Üçüncü olarak; Emniyet Teşkilatı’mızın, hakkına giriyorlar. Her seçimde verdikleri, 3600 ek gösterge sözünde, hâlâ bir gelişme yok… Yıllardır, büyük bir özveri ile çalışan, teşkilat mensuplarımız; Emekli olduklarında, yarıya düşen maaşlarıyla, hayatlarını sürdüremedikleri için, özel sektörde, zor koşullar altında, çalışmak zorunda kalıyorlar. Bu durum, ne vicdana, ne hakka, ne de adalete sığmaz.

Son olarak da; Emniyet Teşkilatımızın, zaten Ak Parti iktidarında iyice azalan, huzuruna göz diktiler. Biliyorsunuz geçtiğimiz günlerde, 17 Mart’ta, bu arkadaşlar; çıkarttıkları bir genelgeyle, yeni tayin sistemi getirdiler.

Bu sisteme göre; Mevcutta, doğu ve batı olarak, 2’ye ayrılan tayin bölgeleri; Kendi içerisinde de, 2’şer bölgeye ayrılarak, toplamda 4 bölgeye çıkarıldı. Bu sözüm ona sistem ile, artık bir polis kardeşimiz; meslek hayatı boyunca 4 defa, zorunlu olarak tayin edilecek. Üstelik yeni yönetmelikte; Atama sisteminin kanayan yarası olan, ipka’ya dair de, adil ve objektif bir düzenlenme bulunmuyor.
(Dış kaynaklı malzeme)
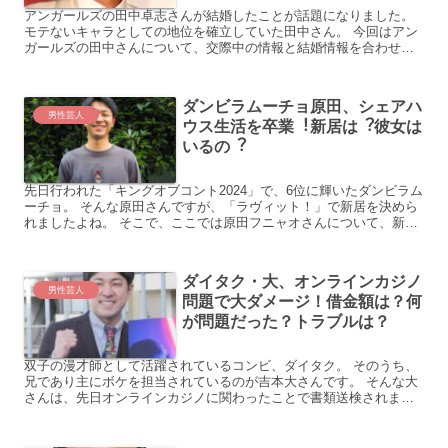
アンガールズの田中卓志さんが結婚したことが話題になりました。
モテないキャラとしての地位を確立していた田中さん。 今回はアン
ガールズの田中さんについて、交際中の情報と結婚情報を合わせて
紹介していきます。
ダンビラムーチョ原⽥、シェアハ
男性芸人
ウス⽣活を卒業︕新居は︖彼⼥は
いるの︖
先日行われた「キングオブコント2024」で、6位に輝いたダンビラム
ーチョ。 そんな原田さんですが、「ラヴィット！」で新居を決めら
れましたよね。 そこで、ここでは原田フニャオさんについて、新居
や兄弟などのことを中心に調べてみました！
ダイタク・⼤、オンラインカジノ
男性芸人
問題で⼤ダメージ！借⾦額は？何
が問題だった？トラブルは？
双子の漫才師として活躍されているコンビ、ダイタク。 そのうち、
兄であり主にボケを担当されているのが吉本大さんです。 そんな大
さんは、先日オンラインカジノに関わったことで書類送検されまし
た。 そこで、ここでは大さんのオンラインカジノ問題や今後...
Değerli polis kardeşlerim; Birikimlerinize, haklarınıza, emeklerinize, ve huzurunuza yönelen tehditlerin farkındayız. Sizler; Vatanınıza ve milletinize karşı vazifenizi yapmak istiyorsunuz, farkındayız. Hak ettiğiniz koşullarda çalışmak istiyorsunuz, farkındayız. Fedakârlıklarınızın ve emeğinizin, karşılığını görmek istiyorsunuz, farkındayız. Ama Ak Parti iktidarı, sizleri ve teşkilatınızı, milletimiz onlara karşı ses çıkarttığında, karşısına dikebilecekleri, bir sopa konumuna indirgemek istiyor. Sizleri kendi iktidarlarının önüne, bir kalkan yapmak istiyor. Üstelik en doğal haklarınızı da, sizlere bir lütufmuş gibi sunuyor. Ben, bu kürsüden sizlere; Devletimizdeki yerinizi ve öneminizi iyi bilen bir insan olarak,

Eski bir bakanınınız olarak, İYİ Parti’nin Genel Başkanı, ve Allah nasip eder, milletimiz de takdir ederse, Türkiye’nin müstakbel başbakanı olarak, söz veriyorum: Buna asla izin vermeyeceğiz! Kahraman Türk Polisi’nin değerini, sadece şehit olduğunda bilen, bu köhnemiş zihniyeti mutlaka değiştireceğiz! Emin olun çok az kaldı! Sizler için 3600 ek göstergeyi çıkartmak da, inşallah bize nasip olacak!"